We begin by reviewing some basic features covered in the Overview, along with a few simple facts:
- Attributes consist of types which are sets of values.
- The types and values are identifiers. They have no inherent meaning, no meaning other than that which the language description assigns to them.
- The values may carry grammatical and/or semantic information.
vincimakes no distinction.
- Attributes are used, among other things, to restrict the selection of lexicon entries and to control morphology. As a consequence, they may be used to enforce agreement between parts of an utterance.

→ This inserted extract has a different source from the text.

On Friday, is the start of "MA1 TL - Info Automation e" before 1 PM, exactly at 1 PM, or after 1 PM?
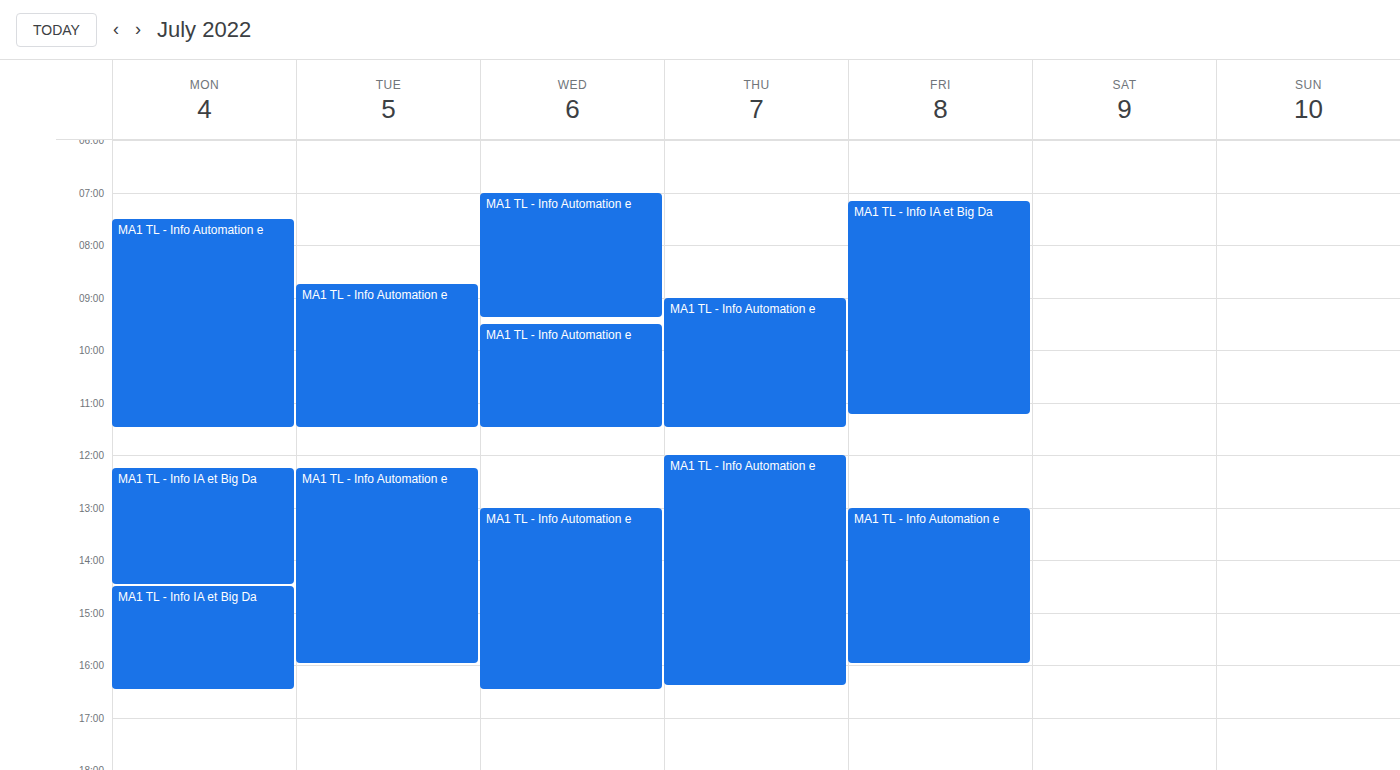
1:00 PM -- exactly at 1 PM, on the 1 PM line.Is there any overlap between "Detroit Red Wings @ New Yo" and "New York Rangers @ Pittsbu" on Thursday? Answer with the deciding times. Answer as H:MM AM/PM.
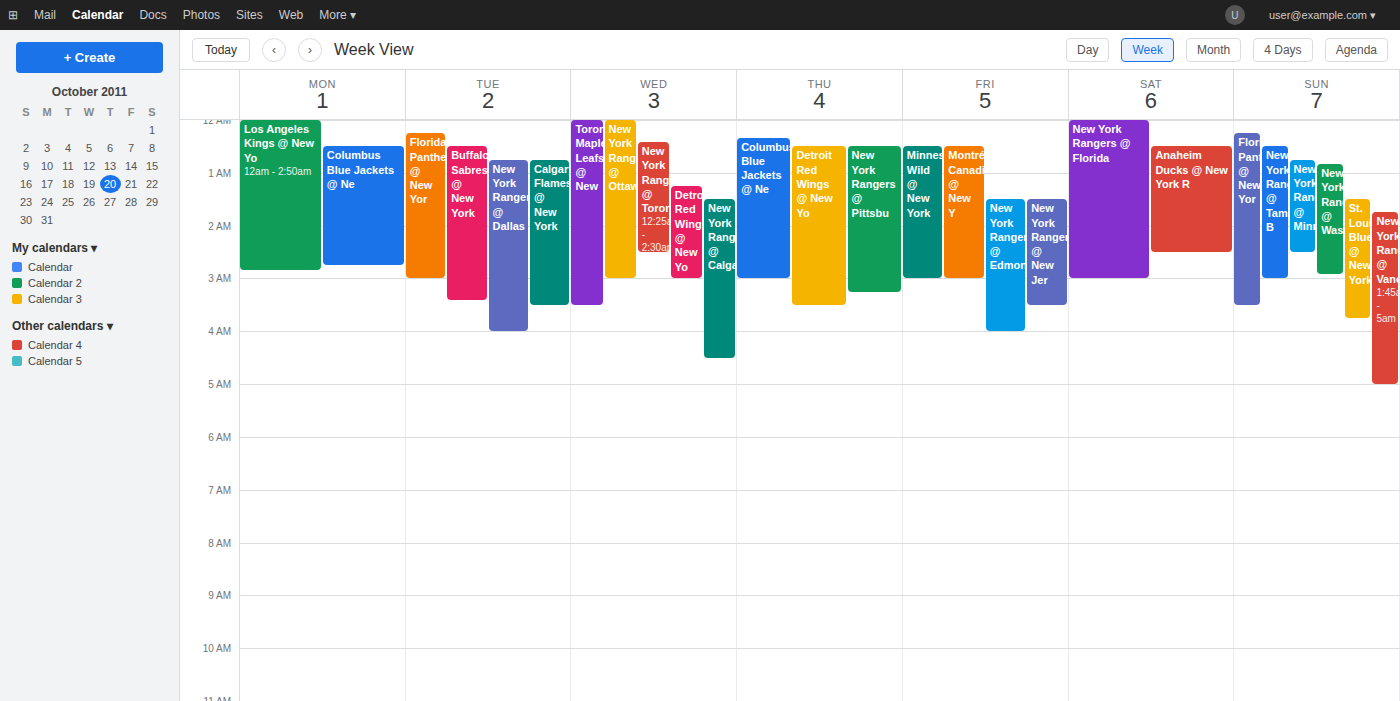
"New York Rangers @ Pittsbu" runs 12:30 AM to 3:15 AM, inside "Detroit Red Wings @ New Yo" -- they overlap.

- Individual values are "atomic", i.e. indivisible. They can, however, be composed into compound attributes, and these can be deconstructed into their components.
The language describer specifies the attributes with a sequence of lists in the form:
Number(sing, plur) Person (first, second, third) Nountrait(human, animate, edible, ...) Function(subj, objd, obji)
each type name being followed by a parenthesized list of its values. These are gathered in an attributes file. For reasons lost to antiquity, the file must be terminated with the symbol %. This will be rectified in due course.
The identifiers, both types and values, must be distinct.
In the present implementation, and in the foreseeable future, the number of types and the number of values in any one type is limited to 254. This, however, is not really restrictive; if a type needs more values, one may define two separate types and use them as a compound pair, giving about 64,000 combinations.
The class name, for example, Number, may be used as a default, in that it stands for any value in the class (like sing and plur). This is useful in representing things like nouns which may be either singular or plural. It is the responsibility of the language describer to place values which may co-exist, like neg and interrogative in separate classes.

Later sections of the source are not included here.